A third party considering a transaction involving a minority stockholder who may be conflicted should, before structuring or proposing the transaction, consider the likelihood and possible impact of the minority stockholder’s being deemed a controller. When a party considers proposing or participating in a transaction with a company in which an influential stockholder may be conflicted, the party should do due diligence to establish, to the extent possible, whether the stockholder is likely to be deemed to be a controller in the event that the transaction is challenged (and, therefore, that the transaction would be subject to entire fairness review unless it is structured to comply with the MFW prerequisites). The party should research publicly available information and should ask questions of the stockholder (and possibly others) relating to the stockholder’s role and influence. It is to be noted that it may be difficult to reach a certain conclusion as to the true extent of the stockholder’s influence (as all of the information that would be available in the context of a litigation challenging the transaction may not be revealed). However, at least a preliminary assessment of the litigation risk should be made and taken into account when deciding whether to propose and how to structure the transaction.

_What you will do_.
**a)** In the passage on conflicted minority stockholders, what review would a challenged transaction face if the stockholder is deemed a controller and the transaction isn't structured to meet the MFW prerequisites?
**b)** Extend the passage on conflicted minority stockholders past its final sentence.

_Stored data_.

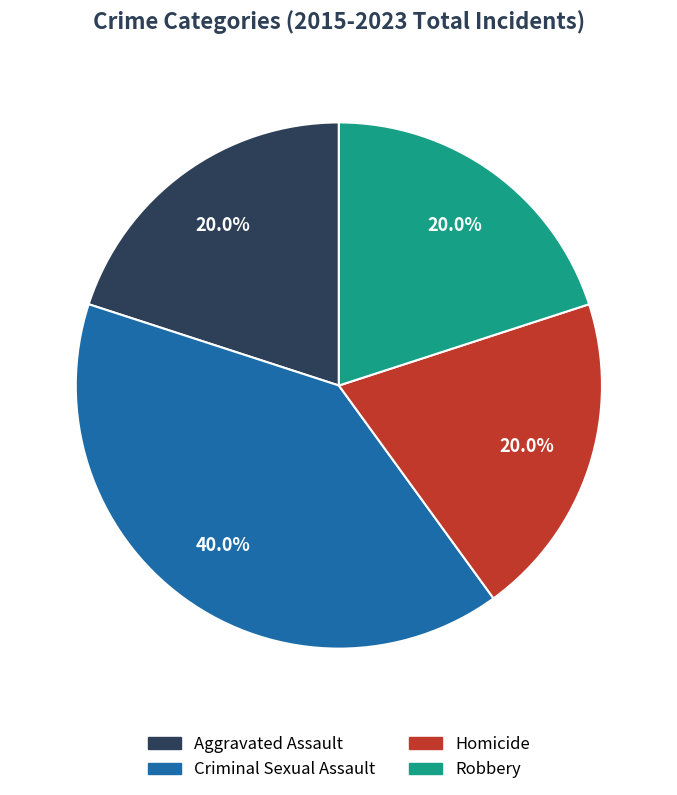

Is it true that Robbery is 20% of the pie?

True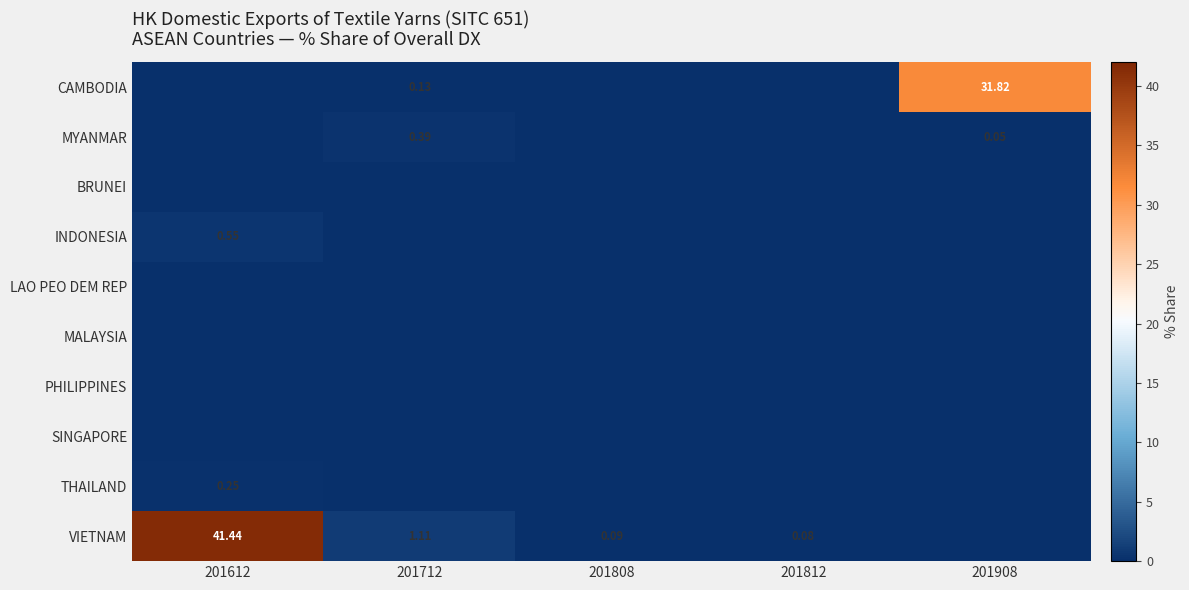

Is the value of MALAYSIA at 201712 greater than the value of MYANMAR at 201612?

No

_Results of the exercise_.
**a)** Entire fairness review.

**b)**
Process points. While, as discussed, there is no precise formula that will ensure that a process will be deemed sufficient for rendering a stockholder a non-controller or for satisfying the entire fairness test, the following should enhance the effectiveness of the process for these purposes: The special committee being comprised of independent directors and having at least two members; the committee hiring its own independent legal and financial advisors (rather than, as in Tesla, the interested stockholder, who was also the CEO, selecting the board’s advisors); any ties between the advisors and the interested stockholder being disclosed to, and carefully reviewed by, the board; the financial advisor not being compensated wholly on a contingent basis; all relevant information, including the company’s current financial information and projections, being available to the independent directors; the independent directors being authorized not only to evaluate and negotiate the transaction but also to consider alternatives and to just say no; the stockholder not being involved in the board’s deliberations or in the negotiations (if with a third party), and whether through participation in board meetings or informally through conversations with directors.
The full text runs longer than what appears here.